У Бэрда появился блеск в глазах, совсем как у чертова пса Берни, когда та командовала: «Ищи!» Он обожал подобные штуки. Он не просто наслаждался, разгадывая головоломки, – он должен был разгадать их раньше всех. То, что он был первым учеником в классе, давало ему уверенность в себе.

– Ну, это уже кое-что, —заметил Бэрд.

– Прескотту известно, что диск у меня. – Хоффман говорил как можно тише, стараясь, однако, чтобы солдаты расслышали его сквозь гул, скрежет и вой, стоявшие в помещении. – Именно поэтому вы имеете полное право отказаться от работы, не теряя лица.
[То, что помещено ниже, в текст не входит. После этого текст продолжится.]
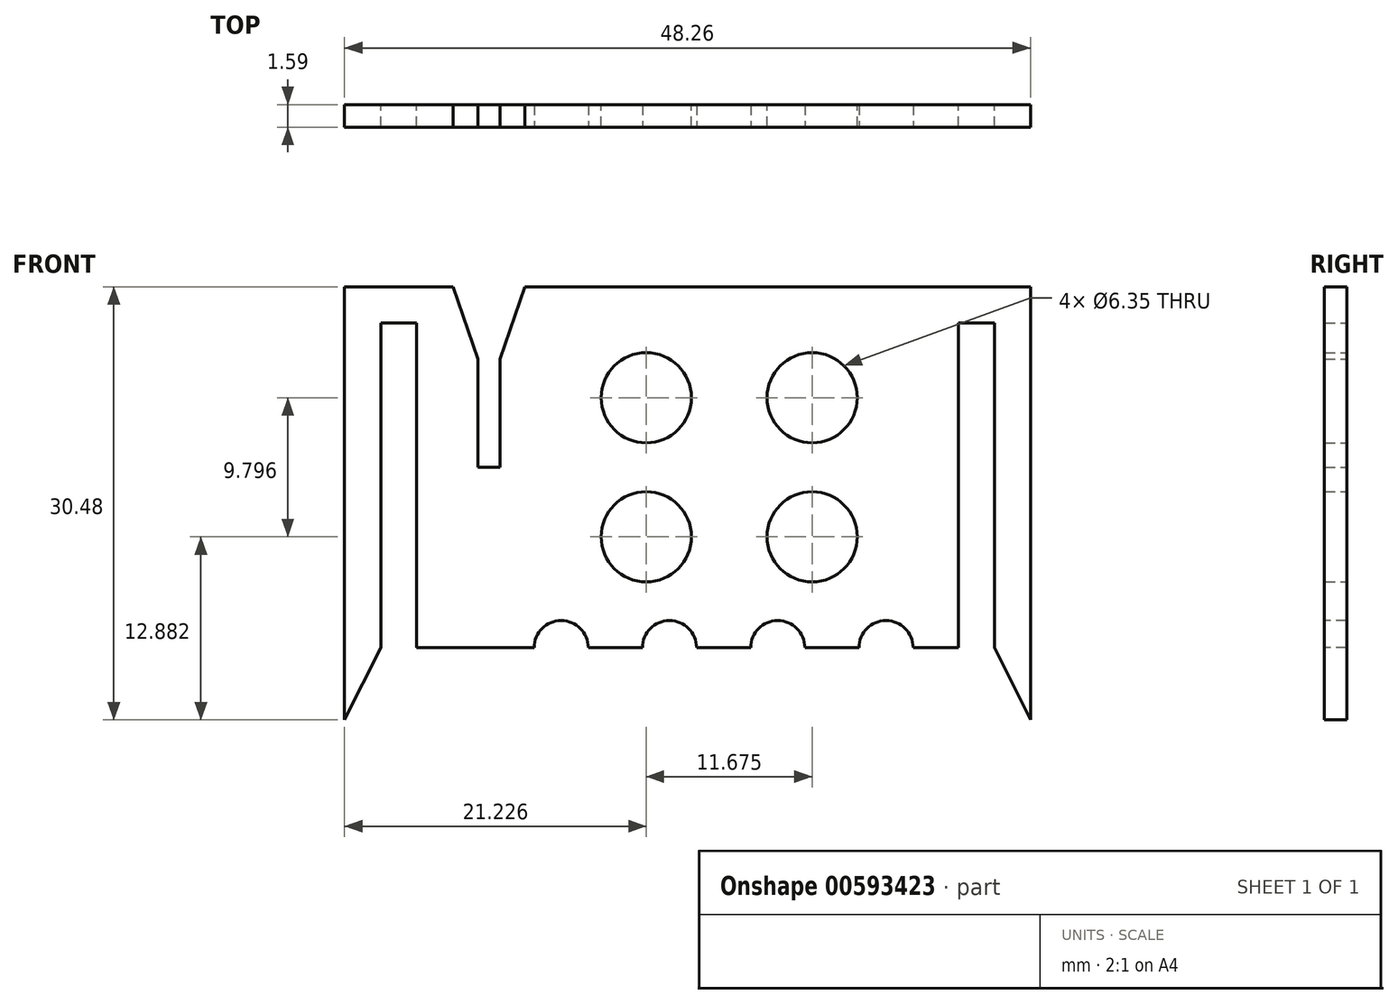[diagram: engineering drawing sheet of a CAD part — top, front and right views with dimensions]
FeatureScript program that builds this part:
annotation { "Feature Type Name" : "Feature", "Feature Type Description" : "" }
export const myFeature = defineFeature(function(context is Context, id is Id, definition is map)
    precondition{}
    {
        {
            var Q0;
            Q0=qCreatedBy(makeId("Front.planeOp"),FACE);
            var sketch = newSketch(context, id + "F0", { "sketchPlane" : qUnion([Q0])});
            skLineSegment(sketch, "E0.bottom", {"start": v(0, 0) * mm, "end": v(38.1, 0) * mm});
            skLineSegment(sketch, "E0.top", {"start": v(0, 25.4) * mm, "end": v(38.1, 25.4) * mm});
            skLineSegment(sketch, "E0.left", {"start": v(0, 0) * mm, "end": v(0, 25.4) * mm});
            skLineSegment(sketch, "E0.right", {"start": v(38.1, 0) * mm, "end": v(38.1, 25.4) * mm});
            skSolve(sketch);
        }
        {
            var Q0;
            Q0 = qSketchRegion(id + "F0", true);
            extrude(context, id + "F1", {"entities" : qUnion([Q0]), "depth" : 1.59 * mm, "offsetDistance" : 25.4 * mm});
        }
        {
            var Q0;
            Q0=qCreatedBy(makeId("Front.planeOp"),FACE);
            var sketch = newSketch(context, id + "F2", { "sketchPlane" : qUnion([Q0])});
            skLineSegment(sketch, "E1", {"start": v(38.1, 25.4) * mm, "end": v(43.18, 25.4) * mm});
            skLineSegment(sketch, "E2", {"start": v(43.18, 25.4) * mm, "end": v(43.18, -5.08) * mm});
            skLineSegment(sketch, "E3", {"start": v(43.18, -5.08) * mm, "end": v(40.64, 0) * mm});
            skLineSegment(sketch, "E4", {"start": v(40.64, 0) * mm, "end": v(40.64, 22.86) * mm});
            skLineSegment(sketch, "E5", {"start": v(40.64, 22.86) * mm, "end": v(38.1, 22.86) * mm});
            skLineSegment(sketch, "E6", {"start": v(38.1, 22.86) * mm, "end": v(38.1, 25.4) * mm});
            skLineSegment(sketch, "E7", {"start": v(19.05, 25.4) * mm, "end": v(19.05, 0) * mm, "construction": true});
            skLineSegment(sketch, "E8.MirrorCS", {"start": v(0, 22.86) * mm, "end": v(0, 25.4) * mm});
            skLineSegment(sketch, "E9.MirrorCS", {"start": v(-2.54, 22.86) * mm, "end": v(0, 22.86) * mm});
            skLineSegment(sketch, "E10.MirrorCS", {"start": v(-2.54, 0) * mm, "end": v(-2.54, 22.86) * mm});
            skLineSegment(sketch, "E11.MirrorCS", {"start": v(-5.08, 25.4) * mm, "end": v(-5.08, -5.08) * mm});
            skLineSegment(sketch, "E12.MirrorCS", {"start": v(0, 25.4) * mm, "end": v(-5.08, 25.4) * mm});
            skLineSegment(sketch, "E13.MirrorCS", {"start": v(-5.08, -5.08) * mm, "end": v(-2.54, 0) * mm});
            skSolve(sketch);
        }
        {
            var Q0;
            Q0 = qSketchRegion(id + "F2", true);
            var Q1;
            Q1=makeQuery(id+"F1.opExtrude","CAP_FACE",FACE,{"disambiguationData":[OSD([sQuery(id+"F0.wireOp",EDGE,"E0.bottom"),sQuery(id+"F0.wireOp",EDGE,"E0.top"),sQuery(id+"F0.wireOp",EDGE,"E0.left"),sQuery(id+"F0.wireOp",EDGE,"E0.right")])],"isStart":false});
            extrude(context, id + "F3", {"entities" : qUnion([Q0]), "operationType" : NewBodyOperationType.ADD, "endBound" : BoundingType.UP_TO_SURFACE, "depth" : 25.4 * mm, "endBoundEntityFace" : qUnion([Q1]), "offsetDistance" : 25.4 * mm});
        }
        {
            var Q0;
            Q0=qCreatedBy(makeId("Front.planeOp"),FACE);
            var sketch = newSketch(context, id + "F4", { "sketchPlane" : qUnion([Q0])});
            skLineSegment(sketch, "E14", {"start": v(2.54, 25.4) * mm, "end": v(4.3, 20.32) * mm});
            skLineSegment(sketch, "E15", {"start": v(4.3, 20.32) * mm, "end": v(4.3, 12.7) * mm});
            skLineSegment(sketch, "E16", {"start": v(4.3, 12.7) * mm, "end": v(5.87, 12.7) * mm});
            skLineSegment(sketch, "E17", {"start": v(5.87, 12.7) * mm, "end": v(5.87, 20.32) * mm});
            skLineSegment(sketch, "E18", {"start": v(5.87, 20.32) * mm, "end": v(7.62, 25.4) * mm});
            skLineSegment(sketch, "E19", {"start": v(7.62, 25.4) * mm, "end": v(2.54, 25.4) * mm});
            skLineSegment(sketch, "E20", {"start": v(5.08, 12.7) * mm, "end": v(5.08, 25.4) * mm, "construction": true});
            skSolve(sketch);
        }
        {
            var Q0;
            Q0 = qSketchRegion(id + "F4", true);
            extrude(context, id + "F5", {"entities" : qUnion([Q0]), "operationType" : NewBodyOperationType.REMOVE, "endBound" : BoundingType.THROUGH_ALL, "depth" : 25.4 * mm, "offsetDistance" : 25.4 * mm});
        }
        {
            var Q0;
            Q0=qCreatedBy(makeId("Front.planeOp"),FACE);
            var sketch = newSketch(context, id + "F6", { "sketchPlane" : qUnion([Q0])});
            skCircle(sketch, "E21", {"center": v(16.15, 17.6) * mm, "radius": 3.18 * mm});
            skCircle(sketch, "E22", {"center": v(27.82, 17.6) * mm, "radius": 3.18 * mm});
            skCircle(sketch, "E23", {"center": v(16.15, 7.8) * mm, "radius": 3.18 * mm});
            skCircle(sketch, "E24", {"center": v(27.82, 7.8) * mm, "radius": 3.18 * mm});
            skLineSegment(sketch, "E25", {"start": v(5.87, 16.51) * mm, "end": v(38.1, 16.51) * mm, "construction": true});
            skLineSegment(sketch, "E26", {"start": v(21.98, 16.51) * mm, "end": v(21.98, 0) * mm, "construction": true});
            skLineSegment(sketch, "E27", {"start": v(16.15, 17.6) * mm, "end": v(21.98, 12.7) * mm, "construction": true});
            skLineSegment(sketch, "E28", {"start": v(21.98, 12.7) * mm, "end": v(27.82, 17.6) * mm, "construction": true});
            skLineSegment(sketch, "E29", {"start": v(27.82, 7.8) * mm, "end": v(21.98, 12.7) * mm, "construction": true});
            skLineSegment(sketch, "E30", {"start": v(21.98, 12.7) * mm, "end": v(16.15, 7.8) * mm, "construction": true});
            skLineSegment(sketch, "E31", {"start": v(7.62, 0) * mm, "end": v(7.62, 25.4) * mm, "construction": true});
            skLineSegment(sketch, "E32", {"start": v(7.62, 12.7) * mm, "end": v(38.1, 12.7) * mm, "construction": true});
            skSolve(sketch);
        }
        {
            var Q0;
            Q0 = qSketchRegion(id + "F6", true);
            extrude(context, id + "F7", {"entities" : qUnion([Q0]), "operationType" : NewBodyOperationType.REMOVE, "endBound" : BoundingType.THROUGH_ALL, "depth" : 25.4 * mm, "offsetDistance" : 25.4 * mm});
        }
        {
            var Q0;
            {var subQ0=sQuery(id+"F0.wireOp",EDGE,"E0.right");var subQ1=sQuery(id+"F0.wireOp",EDGE,"E0.left");var subQ2=sQuery(id+"F0.wireOp",EDGE,"E0.top");var subQ3=sQuery(id+"F0.wireOp",EDGE,"E0.bottom");Q0=makeQuery(id+"F3.boolean.opBoolean","MERGE",FACE,{"derivedFrom":[makeQuery(id+"F1.opExtrude","CAP_FACE",FACE,{"disambiguationData":[OSD([subQ3,subQ2,subQ1,subQ0])],"isStart":false}),makeQuery(id+"F3.opExtrude","CAP_FACE",FACE,{"disambiguationData":[OSD([subQ3,subQ2,subQ1,subQ0]),OD(0.0)],"isStart":false}),makeQuery(id+"F3.opExtrude","CAP_FACE",FACE,{"disambiguationData":[OSD([subQ3,subQ2,subQ1,subQ0]),OD(1.0)],"isStart":false})]});}
            var sketch = newSketch(context, id + "F8", { "sketchPlane" : qUnion([Q0])});
            skCircle(sketch, "E33", {"center": v(10.16, 0) * mm, "radius": 1.9 * mm});
            skCircle(sketch, "E34.1.0.0", {"center": v(17.78, 0) * mm, "radius": 1.9 * mm});
            skCircle(sketch, "E34.2.0.0", {"center": v(25.4, 0) * mm, "radius": 1.9 * mm});
            skCircle(sketch, "E34.3.0.0", {"center": v(33.02, 0) * mm, "radius": 1.9 * mm});
            skLineSegment(sketch, "E34.direction1", {"start": v(10.16, 0) * mm, "end": v(17.78, 0) * mm, "construction": true});
            skSolve(sketch);
        }
        {
            var Q0;
            Q0 = qSketchRegion(id + "F8", true);
            extrude(context, id + "F9", {"entities" : qUnion([Q0]), "operationType" : NewBodyOperationType.REMOVE, "oppositeDirection" : true, "depth" : 25.4 * mm, "offsetDistance" : 25.4 * mm});
        }
    });
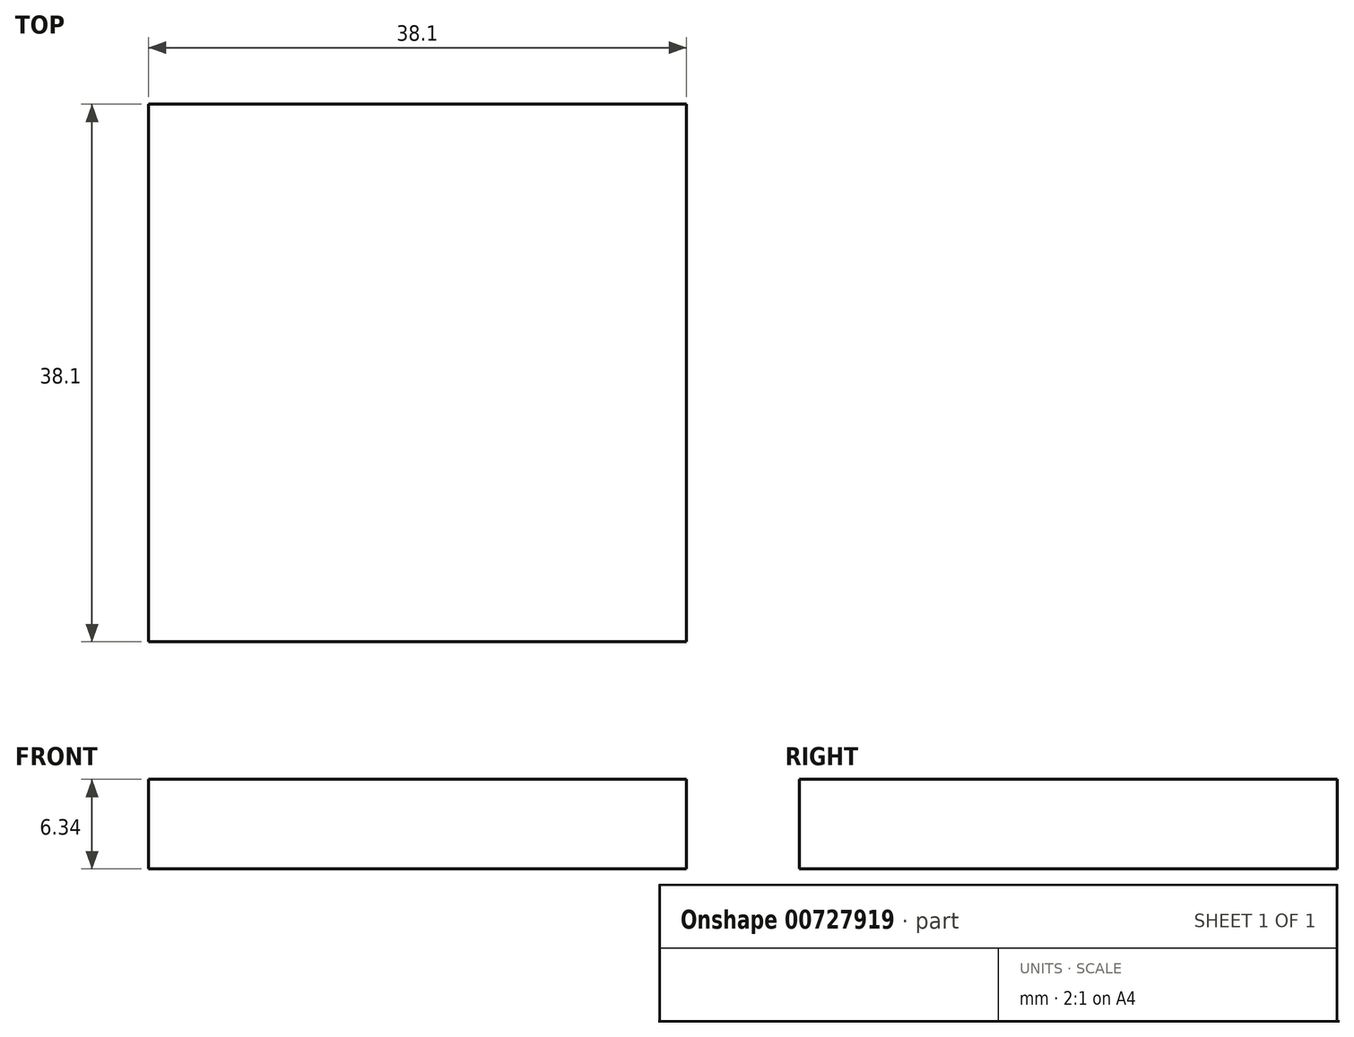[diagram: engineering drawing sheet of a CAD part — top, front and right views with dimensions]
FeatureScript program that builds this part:
annotation { "Feature Type Name" : "Feature", "Feature Type Description" : "" }
export const myFeature = defineFeature(function(context is Context, id is Id, definition is map)
    precondition{}
    {
        {
            var Q0;
            Q0=qCreatedBy(makeId("Right.planeOp"),FACE);
            var sketch = newSketch(context, id + "F0", { "sketchPlane" : qUnion([Q0])});
            skLineSegment(sketch, "E0.bottom", {"start": v(27.87, -3.18) * mm, "end": v(-10.23, -3.18) * mm});
            skLineSegment(sketch, "E0.top", {"start": v(27.87, 3.18) * mm, "end": v(-10.23, 3.18) * mm});
            skLineSegment(sketch, "E0.left", {"start": v(27.87, -3.18) * mm, "end": v(27.87, 3.17) * mm});
            skLineSegment(sketch, "E0.right", {"start": v(-10.23, -3.18) * mm, "end": v(-10.23, 3.17) * mm});
            skPoint(sketch, "E0.middle", {"position": v(8.82, 0) * mm});
            skLineSegment(sketch, "E1.bottom", {"start": v(-0.83, 3.18) * mm, "end": v(18.47, 3.18) * mm});
            skLineSegment(sketch, "E1.top", {"start": v(-0.83, 12.32) * mm, "end": v(18.47, 12.32) * mm});
            skLineSegment(sketch, "E1.left", {"start": v(-0.83, 3.17) * mm, "end": v(-0.83, 12.32) * mm});
            skLineSegment(sketch, "E1.right", {"start": v(18.47, 3.17) * mm, "end": v(18.47, 12.32) * mm});
            skSolve(sketch);
        }
        {
            var Q0;
            Q0=makeQuery(id+"F0.imprint","IMPRINT",FACE,{"disambiguationData":[TD([[makeQuery(id+"F0.imprint","IMPRINT",EDGE,{"derivedFrom":sQuery(id+"F0.wireOp",EDGE,"E1.bottom")}),1.0]])]});
            var Q1;
            Q1=makeQuery(id+"F0.imprint","IMPRINT",FACE,{"disambiguationData":[TD([[makeQuery(id+"F0.imprint","IMPRINT",EDGE,{"derivedFrom":sQuery(id+"F0.wireOp",EDGE,"E0.bottom")}),-1.0]])]});
            extrude(context, id + "F1", {"entities" : qUnion([Q0, Q1]), "depth" : 38.1 * mm, "offsetDistance" : 25.4 * mm});
        }
        {
            var Q0;
            Q0=makeQuery(id+"F1.opExtrude","CAP_FACE",FACE,{"disambiguationData":[OSD([sQuery(id+"F0.wireOp",EDGE,"E0.bottom"),sQuery(id+"F0.wireOp",EDGE,"E0.top"),sQuery(id+"F0.wireOp",EDGE,"E0.left"),sQuery(id+"F0.wireOp",EDGE,"E0.right"),sQuery(id+"F0.wireOp",EDGE,"E1.top"),sQuery(id+"F0.wireOp",EDGE,"E1.left"),sQuery(id+"F0.wireOp",EDGE,"E1.right")])],"isStart":false});
            var sketch = newSketch(context, id + "F2", { "sketchPlane" : qUnion([Q0])});
            skCircle(sketch, "E2", {"center": v(8.59, 10.89) * mm, "radius": 6.47 * mm});
            skSolve(sketch);
        }
        {
            var Q0;
            Q0 = qSketchRegion(id + "F2", true);
            extrude(context, id + "F3", {"entities" : qUnion([Q0]), "operationType" : NewBodyOperationType.REMOVE, "oppositeDirection" : true, "depth" : 38.1 * mm, "offsetDistance" : 25.4 * mm});
        }
    });
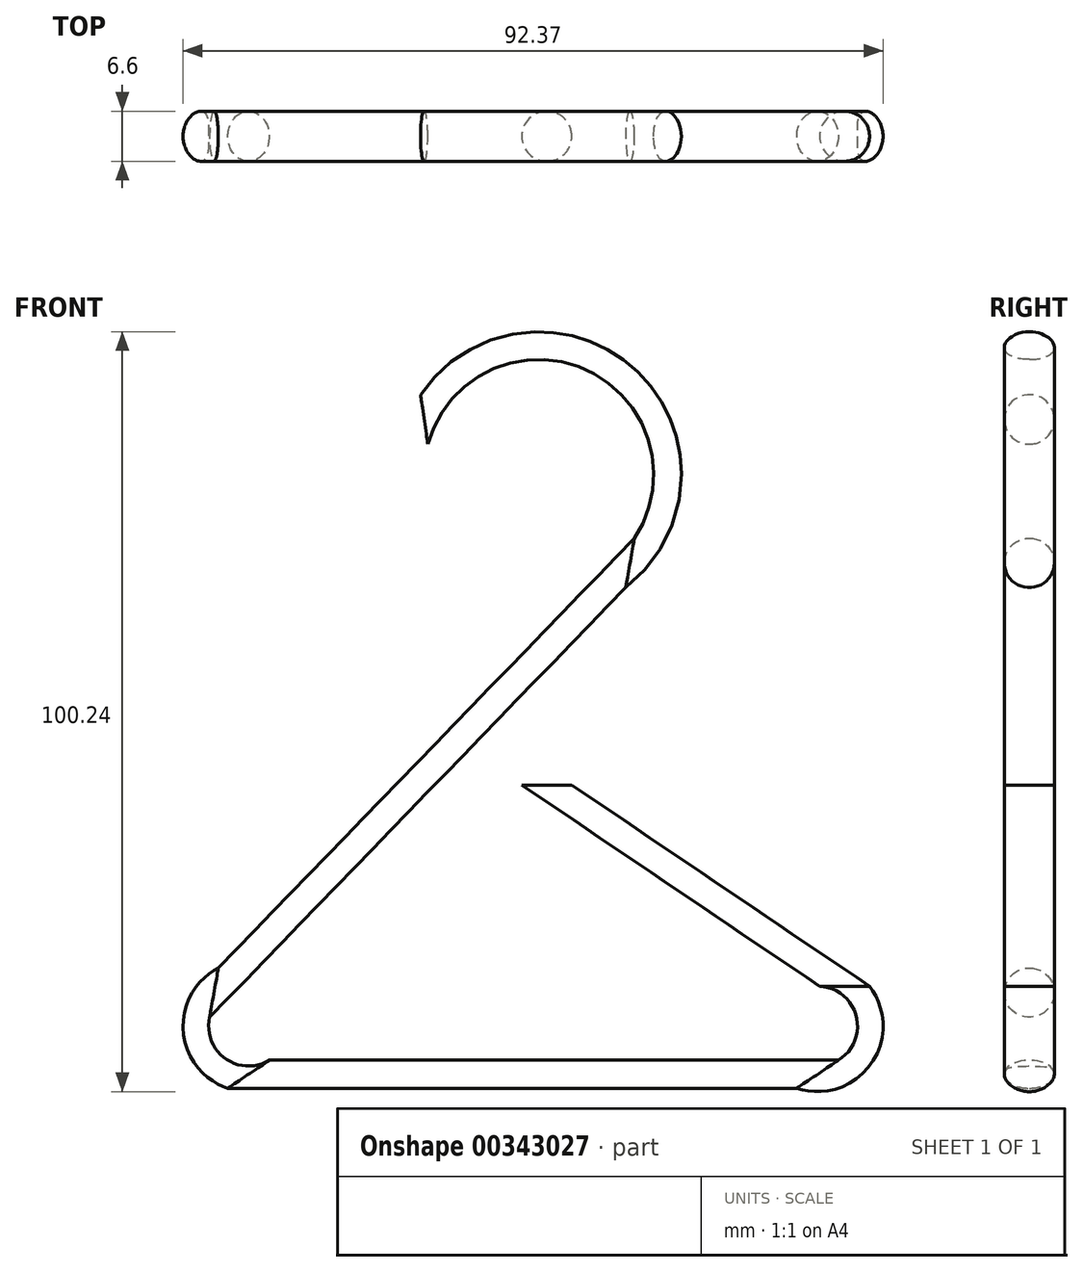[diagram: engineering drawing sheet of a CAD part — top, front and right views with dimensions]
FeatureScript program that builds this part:
annotation { "Feature Type Name" : "Feature", "Feature Type Description" : "" }
export const myFeature = defineFeature(function(context is Context, id is Id, definition is map)
    precondition{}
    {
        {
            var Q0;
            Q0=qCreatedBy(makeId("Front.planeOp"),FACE);
            var sketch = newSketch(context, id + "F0", { "sketchPlane" : qUnion([Q0])});
            skLineSegment(sketch, "E0", {"start": v(0, 0) * mm, "end": v(39.29, -26.55) * mm});
            skLineSegment(sketch, "E1", {"start": v(35.73, -38.16) * mm, "end": v(-39.35, -38.16) * mm});
            skLineSegment(sketch, "E2", {"start": v(-43.91, -27.4) * mm, "end": v(10.99, 29.3) * mm});
            skPoint(sketch, "E3.visualSharp", {"position": v(56.47, -38.16) * mm});
            skArc(sketch, "E3.filletArc", {"start": v(35.73, -38.16) * mm, "mid": v(41.8, -33.67) * mm, "end": v(39.29, -26.55) * mm});
            skPoint(sketch, "E4.visualSharp", {"position": v(-54.34, -38.16) * mm});
            skArc(sketch, "E4.filletArc", {"start": v(-43.91, -27.4) * mm, "mid": v(-45.2, -34.29) * mm, "end": v(-39.35, -38.16) * mm});
            skArc(sketch, "E5", {"start": v(10.99, 29.3) * mm, "mid": v(8.53, 54.74) * mm, "end": v(-16.18, 48.23) * mm});
            skSolve(sketch);
        }
        {
            var Q0;
            Q0=qCreatedBy(makeId("Top.planeOp"),FACE);
            var sketch = newSketch(context, id + "F1", { "sketchPlane" : qUnion([Q0])});
            skCircle(sketch, "E6", {"center": v(0, 0) * mm, "radius": 3.3 * mm});
            skSolve(sketch);
        }
        {
            var Q0;
            Q0=makeQuery(id+"F1.imprint","IMPRINT",FACE,{"disambiguationData":[TD([[makeQuery(id+"F1.imprint","IMPRINT",EDGE,{"derivedFrom":sQuery(id+"F1.wireOp",EDGE,"E6")}),1.0]])]});
            var Q1;
            Q1 = qConstructionFilter(qBodyType(qCreatedBy(id + "F0" ,EDGE), BodyType.WIRE), ConstructionObject.NO);
            sweep(context, id + "F2", {"profiles" : qUnion([Q0]), "path" : qUnion([Q1])});
        }
    });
И вы тоже, Коул. Вам совершенно не обязательно участвовать в этом.

Бэрд положил гаечный ключ на капот.

– Хороший ход, полковник. Я весь внимание. Давайте его сюда.

– А что Прескотт намерен делать теперь? – Коул взял ключ и продолжил работу Бэрда. – Устроит с вами садомазо за закрытыми дверями?

– Пойду руки помою, – сообщил Бэрд. – Не хочу оставлять отпечатки пальцев.

Хоффман сунул диск в сумку на поясе Бэрда:

– Не знаю, срочное это дело или нет. Может, там просто неприличные фотографии времен его буйной юности, если у него такая была.

– Я буду в своей мастерской, – сказал Бэрд и зашагал прочь.

Хоффман помолчал несколько секунд, стараясь угадать мысли Коула. Коул лишь приподнял бровь и продолжил копаться в потрохах «Тяжеловоза».

– Я сообщу об этом Маркусу и Дому, – успокоил его Хоффман. – Но я бы не хотел, чтобы все узнали, что начальник штаба опустился до кражи данных у Председателя. Это плохо отразится на настроении солдат. Нужно хотя бы делать вид, будто все мы заодно.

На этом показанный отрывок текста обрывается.